● **DOCUMENT EXCERPT**:
_____

For those that don't know my background:

I started working with espresso machines as a distributor of equipment in Portland in 1987. We designed out own line of espresso carts and doing technical seminars for the US importer of Brasilia espresso machines. Several coffee bars and restaurants later, I left Portland for Los Angeles to eventually become the technical director Rosito Bisani (Brasilia). I wrote for Fresh Cup Magazine delivering technical articles on espresso machines for about a year and a half when the debate centered on the size of boilers and how much steam a machine could deliver. I was against the mainstream then, too.

I had a hand in designing many of the machines many prototypical espresso machines for the U.S., but the heavy lifting was done by the engineers in Italy. I designed and built prototype machines as 'proof of concept' projects and shipped them to Italy for evaluation. Simple ideas like automatic backflush programs came from my discussions with engineers at Brasilia back in the 90's.

_____

● **DATA UNDER STUDY**:
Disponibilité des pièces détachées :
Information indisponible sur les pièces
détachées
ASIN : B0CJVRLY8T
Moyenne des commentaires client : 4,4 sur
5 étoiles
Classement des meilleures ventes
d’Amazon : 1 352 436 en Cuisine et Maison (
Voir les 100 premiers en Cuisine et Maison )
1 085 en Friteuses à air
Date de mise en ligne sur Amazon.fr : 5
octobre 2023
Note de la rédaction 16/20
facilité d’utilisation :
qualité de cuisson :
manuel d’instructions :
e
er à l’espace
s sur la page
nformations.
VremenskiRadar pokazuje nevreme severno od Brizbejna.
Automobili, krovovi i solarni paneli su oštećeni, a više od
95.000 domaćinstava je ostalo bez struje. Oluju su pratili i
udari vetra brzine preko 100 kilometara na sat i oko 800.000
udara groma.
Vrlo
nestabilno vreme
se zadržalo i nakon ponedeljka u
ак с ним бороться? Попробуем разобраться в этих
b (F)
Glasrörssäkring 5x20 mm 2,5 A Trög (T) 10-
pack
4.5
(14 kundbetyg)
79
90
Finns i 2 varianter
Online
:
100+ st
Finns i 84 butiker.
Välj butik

_____

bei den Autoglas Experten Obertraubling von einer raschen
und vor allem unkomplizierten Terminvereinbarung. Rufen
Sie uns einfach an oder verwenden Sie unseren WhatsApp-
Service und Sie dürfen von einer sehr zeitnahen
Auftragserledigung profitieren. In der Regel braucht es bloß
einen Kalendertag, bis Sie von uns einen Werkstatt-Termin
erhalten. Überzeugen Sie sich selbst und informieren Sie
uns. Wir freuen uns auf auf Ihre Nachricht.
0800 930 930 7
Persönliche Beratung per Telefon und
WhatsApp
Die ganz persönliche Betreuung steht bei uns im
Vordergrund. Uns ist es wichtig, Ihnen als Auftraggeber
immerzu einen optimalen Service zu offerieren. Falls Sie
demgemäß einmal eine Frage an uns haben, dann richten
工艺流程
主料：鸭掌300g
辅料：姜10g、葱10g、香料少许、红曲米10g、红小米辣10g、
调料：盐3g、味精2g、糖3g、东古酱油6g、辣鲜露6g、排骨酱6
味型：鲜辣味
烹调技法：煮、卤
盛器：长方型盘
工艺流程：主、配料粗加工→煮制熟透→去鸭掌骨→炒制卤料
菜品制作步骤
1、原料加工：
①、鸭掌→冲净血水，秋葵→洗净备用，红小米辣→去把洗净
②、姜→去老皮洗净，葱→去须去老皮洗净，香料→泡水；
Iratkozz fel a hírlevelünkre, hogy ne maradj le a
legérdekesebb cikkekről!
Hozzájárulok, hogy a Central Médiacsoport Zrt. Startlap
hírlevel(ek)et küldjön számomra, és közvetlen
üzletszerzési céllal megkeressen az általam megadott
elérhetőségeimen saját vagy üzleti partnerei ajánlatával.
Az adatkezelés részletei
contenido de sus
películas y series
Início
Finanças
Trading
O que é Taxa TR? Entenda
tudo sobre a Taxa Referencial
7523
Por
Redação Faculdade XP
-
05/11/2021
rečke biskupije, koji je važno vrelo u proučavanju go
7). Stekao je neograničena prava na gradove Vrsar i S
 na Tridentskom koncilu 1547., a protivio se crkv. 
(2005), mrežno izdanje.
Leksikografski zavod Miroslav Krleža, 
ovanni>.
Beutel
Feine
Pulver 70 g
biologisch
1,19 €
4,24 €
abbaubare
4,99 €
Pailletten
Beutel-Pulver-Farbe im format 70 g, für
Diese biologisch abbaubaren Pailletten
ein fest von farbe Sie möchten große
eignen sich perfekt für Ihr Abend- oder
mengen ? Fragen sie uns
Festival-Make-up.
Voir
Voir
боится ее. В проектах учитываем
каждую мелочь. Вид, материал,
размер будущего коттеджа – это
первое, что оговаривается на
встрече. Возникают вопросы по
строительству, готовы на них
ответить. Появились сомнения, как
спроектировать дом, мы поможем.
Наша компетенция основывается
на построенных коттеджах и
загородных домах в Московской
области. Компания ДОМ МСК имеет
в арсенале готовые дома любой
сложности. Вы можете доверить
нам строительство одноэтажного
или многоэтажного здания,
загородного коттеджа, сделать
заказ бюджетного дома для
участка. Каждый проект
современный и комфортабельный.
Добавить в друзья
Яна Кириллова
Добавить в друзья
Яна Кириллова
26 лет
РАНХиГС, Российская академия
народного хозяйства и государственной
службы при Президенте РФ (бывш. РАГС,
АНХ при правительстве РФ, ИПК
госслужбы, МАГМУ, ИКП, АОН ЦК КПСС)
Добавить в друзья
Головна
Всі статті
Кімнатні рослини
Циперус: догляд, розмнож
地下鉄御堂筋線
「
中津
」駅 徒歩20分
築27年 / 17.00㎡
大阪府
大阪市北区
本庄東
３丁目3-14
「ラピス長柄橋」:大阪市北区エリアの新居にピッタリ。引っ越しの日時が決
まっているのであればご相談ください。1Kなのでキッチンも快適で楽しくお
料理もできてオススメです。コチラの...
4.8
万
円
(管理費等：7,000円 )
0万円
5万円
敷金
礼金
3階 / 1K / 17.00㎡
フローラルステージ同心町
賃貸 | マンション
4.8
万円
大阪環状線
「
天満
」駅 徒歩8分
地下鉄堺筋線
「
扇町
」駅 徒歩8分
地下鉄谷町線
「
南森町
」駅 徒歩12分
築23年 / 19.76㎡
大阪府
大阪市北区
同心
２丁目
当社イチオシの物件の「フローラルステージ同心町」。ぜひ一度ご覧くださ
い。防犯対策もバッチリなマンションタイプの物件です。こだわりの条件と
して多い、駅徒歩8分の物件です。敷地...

_____

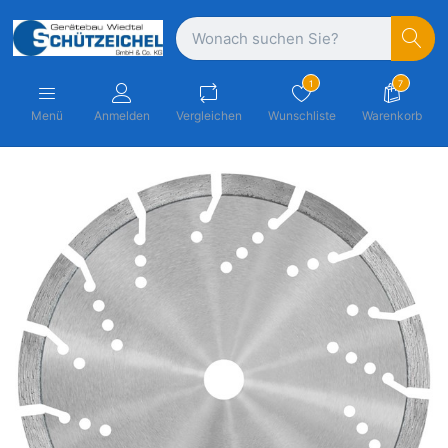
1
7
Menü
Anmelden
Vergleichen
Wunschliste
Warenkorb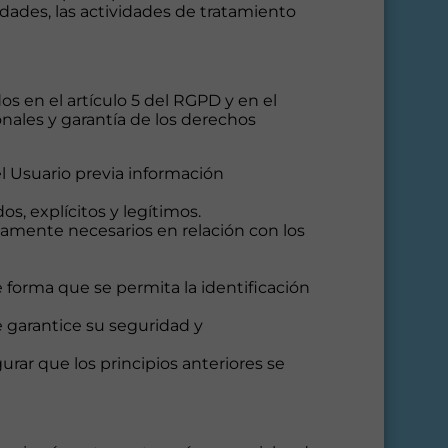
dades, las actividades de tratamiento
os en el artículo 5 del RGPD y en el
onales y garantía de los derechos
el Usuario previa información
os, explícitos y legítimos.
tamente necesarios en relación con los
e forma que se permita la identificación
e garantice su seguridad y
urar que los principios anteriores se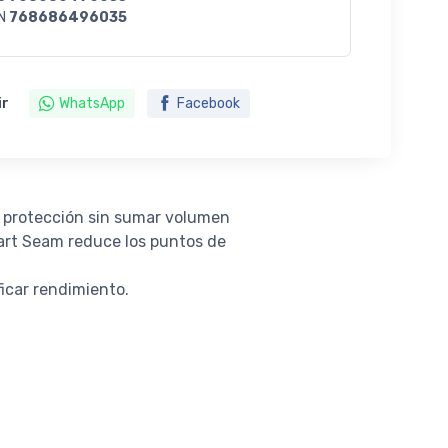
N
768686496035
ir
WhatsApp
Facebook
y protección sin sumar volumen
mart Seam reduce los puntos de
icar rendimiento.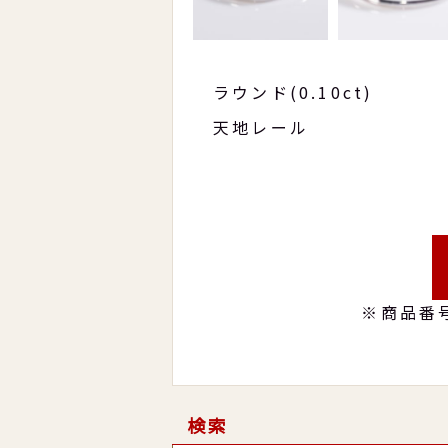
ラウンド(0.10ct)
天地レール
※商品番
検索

_____

● **PROBLEMS AND TASKS**:
A: From the espresso background post, reproduce the stretch from "I had a hand" through "in the 90's.".
B: Answer these questions from the espresso background post:
(i) In what year did the writer start working with espresso machines as an equipment distributor in Portland?
(ii) For about how long did the writer deliver technical articles to Fresh Cup Magazine?
(iii) To which country were the prototype machines shipped for evaluation?

● **SOLUTIONS BY TASK**:
A:
I had a hand in designing many of the machines many prototypical espresso machines for the U.S., but the heavy lifting was done by the engineers in Italy. I designed and built prototype machines as 'proof of concept' projects and shipped them to Italy for evaluation. Simple ideas like automatic backflush programs came from my discussions with engineers at Brasilia back in the 90's.

B:
(i) 1987
(ii) About a year and a half
(iii) Italy